Emmett Shear, the former Twitch CEO who was named the interim chief of OpenAI on Monday, has warned that artificial intelligence is “intrinsically dangerous” and poses such a threat of causing “doom” that it “should cause you to sh-t your pants.”
Shear’s appointment at the ChatGPT maker capped a dizzying three days that began with Sam Altman’s sudden firing, which prompted his close ally and OpenAI’s president Greg Brockman to quit, and ended with the duo landing gigs at Microsoft — all between the market closing on Friday and reopening Monday morning.
Now, a resurfaced interview from June when Shear appeared on “The Logan Bartlett Show” revealed that the new OpenAI boss shares a similar outlook on AI as his predecessor, Altman, who has warned that the tech poses a “risk of extinction” to humanity on par with nuclear weapons and pandemics.

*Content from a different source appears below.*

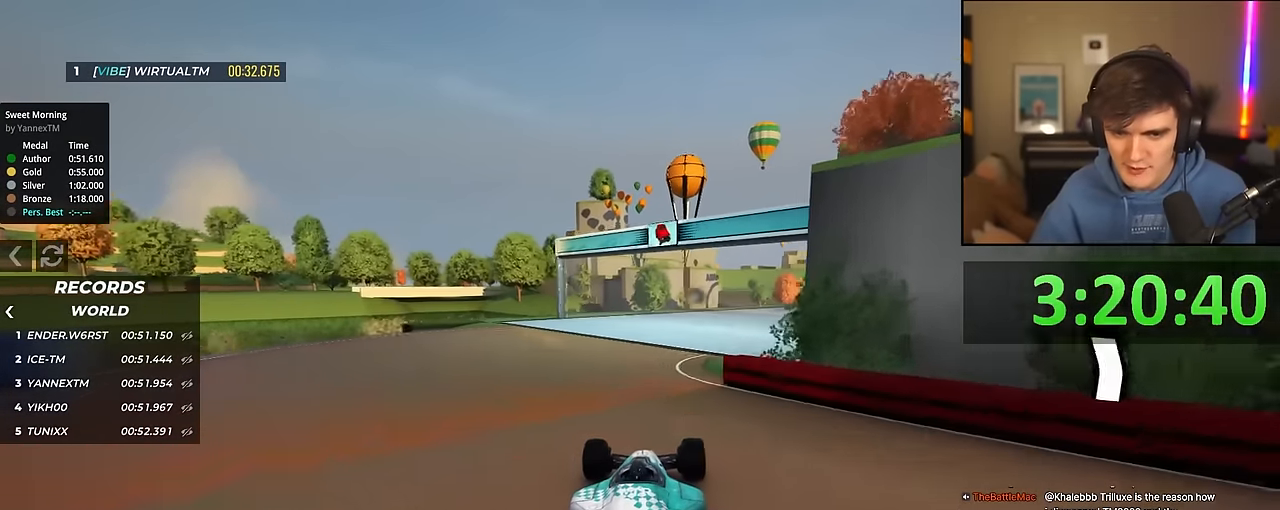
{"keys": ["up"], "events": [[433, "right", "down"], [467, "right", "up"]]}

“Generally, I am very pro-technology and I really believe … that the upsides generally outweigh the downsides,” Shear, a self-described “techno-optimist,” told Bartlett, a software investor at Redpoint Ventures.
However, as AI becomes smarter, the “loop will get tighter and tighter and tighter, and faster and faster and faster, until it can fully self-improve itself. At which point, it will get very fast, very quickly,” Shear said.
Shear said that there’s as much as a 50% chance that AI can develop itself as such speed that it becomes impossible to control.
“And that kind of intelligence is just an intrinsically very dangerous thing,” he added. “Because intelligence is power.”
“That should cause you to sh-t your pants,” Shear said.
Altman has spoken on such a “doomsday” occurring — a topic he said he tries not to think about too much, though he reportedly prepares for with a stash of guns, gold and other survival goods.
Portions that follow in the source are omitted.